Nicholas was after him like a flash, abandoning his own captive to Elias who stood over him with a raised club. Hoode got up and came to help his friend.

‘Get their rope!’ ordered Elias.

‘Shall we tie them up, Owen?’

‘I’d sooner hang the rogues! Come on, Edmund. We’ll truss the pair of them up like turkeys ready for market.’

‘Then what? Shall I go and help Nick?’

‘He will not need you.’

Anger was lending speed to Nicholas’s feet. He felt certain that the three intruders had been those who attacked him and he was determined to get his revenge. He closed on his man until the latter suddenly swung round and swished at him with a dagger. Nicholas halted and dodged out of reach.

‘I should have killed you when I had the chance!’ said the man, lunging at him again. ‘I should have sent you where I sent Sylvester Pryde.’

Nicholas recognised a voice he heard in Shoreditch. It served to sharpen his anger. He pulled out his own dagger and circled is adversary in search of the moment to strike.

‘What shall I call you?’ he said. ‘Martin or Henry Quine?’

‘Call me what you will for it will be the last word you speak.’ His jab sent the point of the dagger through the arm of Nicholas’s buff jerkin but the wound was slight. ‘Say your prayers, Master Bracewell.’

‘Is this how Giles Randolph instructs his players?’

‘He knows nothing of this,’ sneered Quine. ‘He is too tame for violence. His way to wreck your chances was simply to poach Barnaby Gill but I wanted to make sure.’

‘By murdering Sylvester and burning our timbers.’

‘There is a surer way still. By killing you.’

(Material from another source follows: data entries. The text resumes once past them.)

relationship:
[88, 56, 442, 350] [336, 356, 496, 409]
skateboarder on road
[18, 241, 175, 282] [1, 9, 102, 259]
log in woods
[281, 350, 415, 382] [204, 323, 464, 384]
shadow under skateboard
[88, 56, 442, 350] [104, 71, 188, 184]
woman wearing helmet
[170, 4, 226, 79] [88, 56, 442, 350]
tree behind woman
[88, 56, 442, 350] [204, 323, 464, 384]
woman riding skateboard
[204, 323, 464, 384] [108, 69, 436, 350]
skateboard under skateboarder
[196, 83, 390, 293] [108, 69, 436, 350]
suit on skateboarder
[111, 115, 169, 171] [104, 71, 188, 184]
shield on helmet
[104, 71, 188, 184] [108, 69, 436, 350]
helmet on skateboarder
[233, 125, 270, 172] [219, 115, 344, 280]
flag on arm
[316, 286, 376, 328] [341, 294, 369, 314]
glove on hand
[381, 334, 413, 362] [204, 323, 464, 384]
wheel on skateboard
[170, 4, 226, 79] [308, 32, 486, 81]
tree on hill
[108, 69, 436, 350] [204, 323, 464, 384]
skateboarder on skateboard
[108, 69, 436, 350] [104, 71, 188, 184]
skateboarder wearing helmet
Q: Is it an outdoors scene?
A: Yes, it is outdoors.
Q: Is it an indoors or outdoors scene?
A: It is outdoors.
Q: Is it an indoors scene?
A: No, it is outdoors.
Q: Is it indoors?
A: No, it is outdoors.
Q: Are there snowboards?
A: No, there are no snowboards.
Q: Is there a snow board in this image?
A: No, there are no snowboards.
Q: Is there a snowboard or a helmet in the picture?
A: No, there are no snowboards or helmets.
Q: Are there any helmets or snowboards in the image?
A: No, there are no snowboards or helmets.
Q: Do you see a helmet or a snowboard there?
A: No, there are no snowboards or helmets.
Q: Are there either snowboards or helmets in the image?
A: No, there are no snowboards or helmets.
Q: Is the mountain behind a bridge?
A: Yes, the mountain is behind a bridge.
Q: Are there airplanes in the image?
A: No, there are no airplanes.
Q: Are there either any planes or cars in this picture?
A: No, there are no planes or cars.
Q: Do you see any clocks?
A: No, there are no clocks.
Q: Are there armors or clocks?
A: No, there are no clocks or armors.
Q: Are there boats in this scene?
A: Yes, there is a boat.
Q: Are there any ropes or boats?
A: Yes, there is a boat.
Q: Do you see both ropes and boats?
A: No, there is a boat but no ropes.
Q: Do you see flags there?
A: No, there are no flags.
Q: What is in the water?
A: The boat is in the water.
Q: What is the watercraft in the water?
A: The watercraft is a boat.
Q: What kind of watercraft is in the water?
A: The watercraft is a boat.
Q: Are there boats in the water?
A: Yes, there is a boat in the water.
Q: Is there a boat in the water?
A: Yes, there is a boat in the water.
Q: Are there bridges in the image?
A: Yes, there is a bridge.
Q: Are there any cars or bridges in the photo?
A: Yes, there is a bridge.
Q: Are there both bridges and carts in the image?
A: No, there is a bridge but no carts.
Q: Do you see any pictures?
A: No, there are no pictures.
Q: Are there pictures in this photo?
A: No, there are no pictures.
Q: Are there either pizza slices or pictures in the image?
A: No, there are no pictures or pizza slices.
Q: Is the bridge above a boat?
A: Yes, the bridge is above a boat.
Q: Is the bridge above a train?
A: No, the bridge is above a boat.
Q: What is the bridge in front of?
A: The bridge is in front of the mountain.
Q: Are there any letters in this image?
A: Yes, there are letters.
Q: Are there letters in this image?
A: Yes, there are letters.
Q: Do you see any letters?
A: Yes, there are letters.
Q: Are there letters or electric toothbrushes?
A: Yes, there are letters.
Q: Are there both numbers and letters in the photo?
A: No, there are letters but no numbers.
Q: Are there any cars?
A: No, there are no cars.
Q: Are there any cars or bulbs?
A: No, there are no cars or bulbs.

He feinted to jab but slashed his dagger through the air instead in a vicious semi-circle. Nicholas ducked beneath it, grabbed his wrist and twisted the weapon from his grasp. As they wrestled on the slippery bank, they lost their footing and slithered along the ground. Nicholas had a firm grip on him but Quine fought back hard. They rolled over and over until they fell with a loud splash into the river. The shock made Quine release his man to thresh about wildly with both arms and beg for help because he could not swim.

Nicholas overpowered and rescued him within minutes. He grabbed him by the throat with one hand and used the other to pound his face until there was neither sound nor resistance coming from him. Pulling his adversary by the hair, Nicholas dragged him out of the water and onto the bank. He was still panting for breath when Elias came hurrying over.